When Jesus delivered His most famous mountainside sermon, He warned that we ought
not to store up for ourselves treasures on earth. "No one can serve two masters,"
He said. "You cannot serve both God and Mammon." In the parable of the
sower, Jesus said the seed that fell among thorns stood for those who hear God's
word but are choked by life's worries, riches and pleasures. Saint Paul tells us
that people who want to get rich fall into temptation and a trap that plunges men
into "ruin and destruction." All of which led G.K. Chesterton to write:
"There is one thing that Christ and all the Christian saints have said with
a sort of savage monotony. They have said simply that to be rich is to be in peculiar
danger of moral wreck."
Now tie this in to politics. Many Christians explain their involvement in politics
as a way to advance Biblical principles in the public arena. Well and good. But
there is reason to wonder whether politically active Christians are bending Scripture
to conform to their political predispositions. The New Testament says much more
about the dangers riches pose to one's soul than it does about many well-publicized
issues about which many Christians feel so strongly. Yet you would never know this
by the agenda advanced by America's most prominent and politically active Christian
organizations, magazines and radio talk shows. My point is not that their concerns
are without basis; some of them (but not all) are. Rather, the debate is radically
and wrongly skewed in favor of some issues and not others, and it's unwise for Christians
to keep averting our gaze from warnings that Christ placed in bright neon lights.

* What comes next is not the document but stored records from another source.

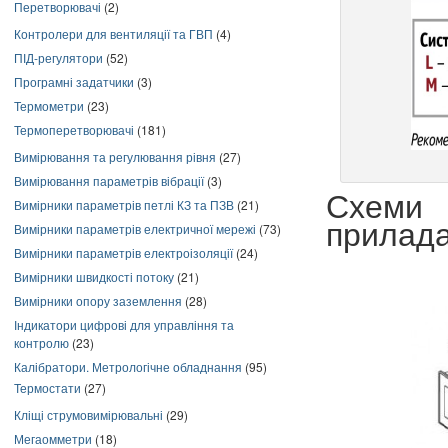
Перетворювачі
(2)
Контролери для вентиляції та ГВП
(4)
ПІД-регулятори
(52)
Програмні задатчики
(3)
Термометри
(23)
Термоперетворювачі
(181)
Вимірювання та регулювання рівня
(27)
Вимірювання параметрів вібрації
(3)
Схеми
Вимірники параметрів петлі КЗ та ПЗВ
(21)
прилад
Вимірники параметрів електричної мережі
(73)
Вимірники параметрів електроізоляції
(24)
Вимірники швидкості потоку
(21)
Вимірники опору заземлення
(28)
Індикатори цифрові для управління та
контролю
(23)
Калібратори. Метрологічне обладнання
(95)
Термостати
(27)
Кліщі струмовимірювальні
(29)
Мегаомметри
(18)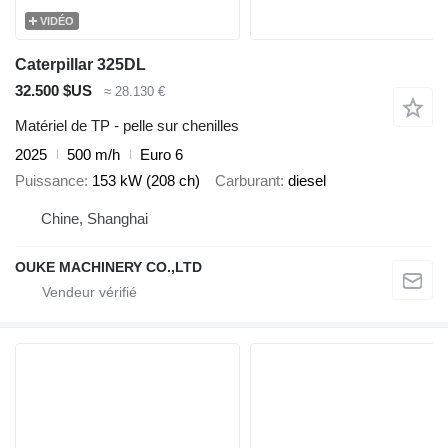
VIDÉO
Caterpillar 325DL
32.500 $US
≈ 28.130 €
Matériel de TP - pelle sur chenilles
2025
500 m/h
Euro 6
Puissance
153 kW (208 ch)
Carburant
diesel
Chine, Shanghai
OUKE MACHINERY CO.,LTD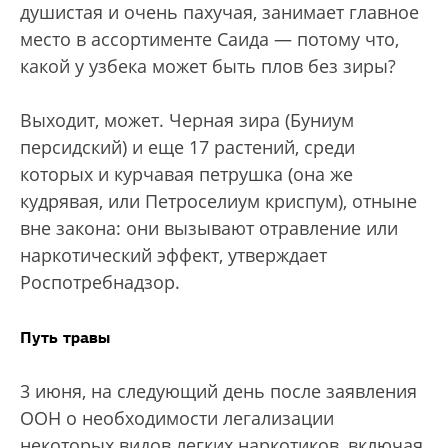
душистая и очень пахучая, занимает главное
место в ассортименте Саида — потому что,
какой у узбека может быть плов без зиры?
Выходит, может. Черная зира (Буниум
персидский) и еще 17 растений, среди
которых и курчавая петрушка (она же
кудрявая, или Петроселиум криспум), отныне
вне закона: они вызывают отравление или
наркотический эффект, утверждает
Роспотребнадзор.
Путь травы
3 июня, на следующий день после заявления
ООН о необходимости легализации
некоторых видов легких наркотиков, включая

What's going on here? Justifying our acquisitiveness is undoubtedly part of it.
Plus, most of us tend to read the Bible through a lens tinted by personal experience,
acquaintances, ideology and the times in which we live.
Regardless of the cause, this appears to be a case of selective moral concern. Why
else do those who insist that Biblical Christianity ought to be a guide to our political
involvement become (relatively) silent on an issue of such obvious concern to Christ--and
one that has political as well as personal implications? In our headlong pursuit
to acquire wealth and worldly pleasures, Christians have become virtually indistinguishable
from the rest of the world. We have bought into non-Christian precepts. Note the
irony: Christians seeking and encouraging others to seek that which our Lord repeatedly
warned against.
Make the Scriptural case warning about riches to a group of Christians (of any political
persuasion) and see how long it takes them to say, "Yes, but..." My guess
is that the rest of the remarks will focus almost entirely on the "but"

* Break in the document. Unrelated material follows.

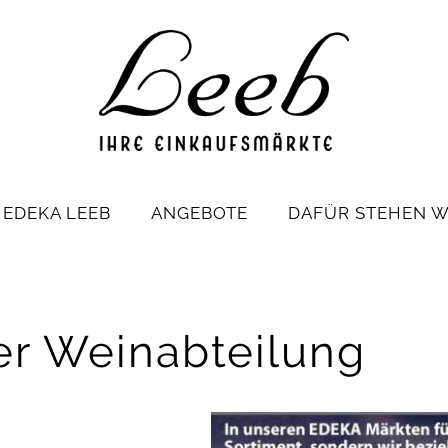
EDEKA LEEB
ANGEBOTE
DAFÜR STEHEN W
rer Weinabteilung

clause. The justification employed is Saint Paul's observation that the love of
money, and not money itself, is the root of all kinds of evil. The problem is that
we Christians living in the late 20th century America have built a convenient firewall
between the subject ("love") and the modifier ("of money").

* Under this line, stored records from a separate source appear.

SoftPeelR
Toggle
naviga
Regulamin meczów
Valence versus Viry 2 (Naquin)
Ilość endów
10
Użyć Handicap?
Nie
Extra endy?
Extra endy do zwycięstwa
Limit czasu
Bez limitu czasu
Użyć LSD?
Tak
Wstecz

But if money and riches have so little hold on us, then why do we work so hard to
accumulate more of both? And why are we so reluctant to part with each? Christ knew
the insidiously strong pull that riches exert on our heart and affections. He was
much less a defender of riches than we are precisely because of His intimate concern
for our spiritual well-being.
I understand why it is tempting to avoid this debate. The demands Christ places
on our lives are far more radical than most of us--certainly I--want to admit. We
resist lifestyle changes that would push us out of our "comfort zone";
we want Christ to be an appendage to our relatively prosperous lives. In this, as
in so many areas, we ignore the real cost of discipleship. So we opt for cheap grace,
and easy targets, instead.
There are still important issues that need to be clarified: what constitutes riches;
how much is "too much"; the meaning of being good stewards and responsible
providers; and the merits of capitalism as a means of lifting people out of poverty.
But if we are uncertain about the particulars, we have been offered explicit guidance
on the principle. What is troubling today is how easily we dismiss that principle--both
in our private lives and in our political pursuits.